Job:
When you copy the records that follow, please keep every word exactly as it is and leave out the pictures.
*** Opening of Information given ***
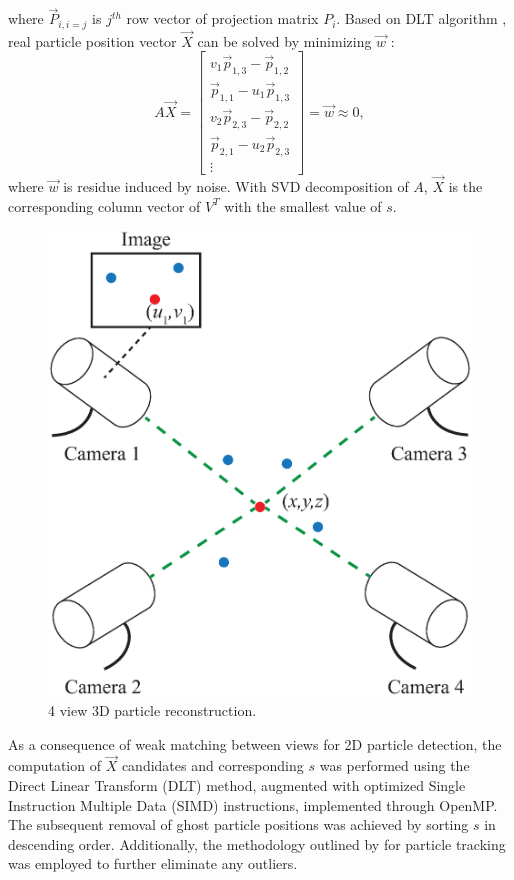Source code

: \documentclass[draftthesis,fullpage]{uiucthesis}
\begin{document}
where $\overrightarrow{P}_{i,i=j}$ is $j^{th}$ row vector of projection matrix \textbf{$P_i$}. Based on DLT algorithm \citep{shapiro1978direct}, real particle position vector $\overrightarrow{X}$ can be solved by minimizing $\vec{w}$ :
\begin{equation}
       A \vec{X}=\left[\begin{array}{c}
       v_1 \vec{p}_{1,3}-\vec{p}_{1,2} \\
       \vec{p}_{1,1}-u_1 \vec{p}_{1,3} \\
       v_2 \vec{p}_{2,3}-\vec{p}_{2,2} \\
       \vec{p}_{2,1}-u_2 \vec{p}_{2,3} \\
       \vdots
       \end{array}\right] = \vec{w} \approx 0,
\end{equation}
where $\vec{w}$ is residue induced by noise. With SVD decomposition of $A$,  $\overrightarrow{X}$ is the corresponding column vector of $V^T$ with the smallest value of $s$. 
\begin{figure}[h]
       \centerline{\includegraphics[width=0.6\linewidth]{fig/DLT.eps}}
       \caption{4 view 3D particle reconstruction.}
       \label{fig:DLT}
\end{figure}
As a consequence of weak matching between views for 2D particle detection, the computation of $\overrightarrow{X}$ candidates and corresponding $s$ was performed using the Direct Linear Transform (DLT) method, augmented with optimized Single Instruction Multiple Data (SIMD) instructions, implemented through OpenMP. The subsequent removal of ghost particle positions was achieved by sorting $s$ in descending order. Additionally, the methodology outlined by \cite{crocker1996methods} for particle tracking was employed to further eliminate any outliers.
\end{document}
*** Close of Information given ***
Task response:
Source code

: \documentclass[draftthesis,fullpage]{uiucthesis}
\begin{document}
where $\overrightarrow{P}_{i,i=j}$ is $j^{th}$ row vector of projection matrix \textbf{$P_i$}. Based on DLT algorithm \citep{shapiro1978direct}, real particle position vector $\overrightarrow{X}$ can be solved by minimizing $\vec{w}$ :
\begin{equation}
       A \vec{X}=\left[\begin{array}{c}
       v_1 \vec{p}_{1,3}-\vec{p}_{1,2} \\
       \vec{p}_{1,1}-u_1 \vec{p}_{1,3} \\
       v_2 \vec{p}_{2,3}-\vec{p}_{2,2} \\
       \vec{p}_{2,1}-u_2 \vec{p}_{2,3} \\
       \vdots
       \end{array}\right] = \vec{w} \approx 0,
\end{equation}
where $\vec{w}$ is residue induced by noise. With SVD decomposition of $A$,  $\overrightarrow{X}$ is the corresponding column vector of $V^T$ with the smallest value of $s$. 
\begin{figure}[h]
       \centerline{\includegraphics[width=0.6\linewidth]{fig/DLT.eps}}
       \caption{4 view 3D particle reconstruction.}
       \label{fig:DLT}
\end{figure}
As a consequence of weak matching between views for 2D particle detection, the computation of $\overrightarrow{X}$ candidates and corresponding $s$ was performed using the Direct Linear Transform (DLT) method, augmented with optimized Single Instruction Multiple Data (SIMD) instructions, implemented through OpenMP. The subsequent removal of ghost particle positions was achieved by sorting $s$ in descending order. Additionally, the methodology outlined by \cite{crocker1996methods} for particle tracking was employed to further eliminate any outliers.
\end{document}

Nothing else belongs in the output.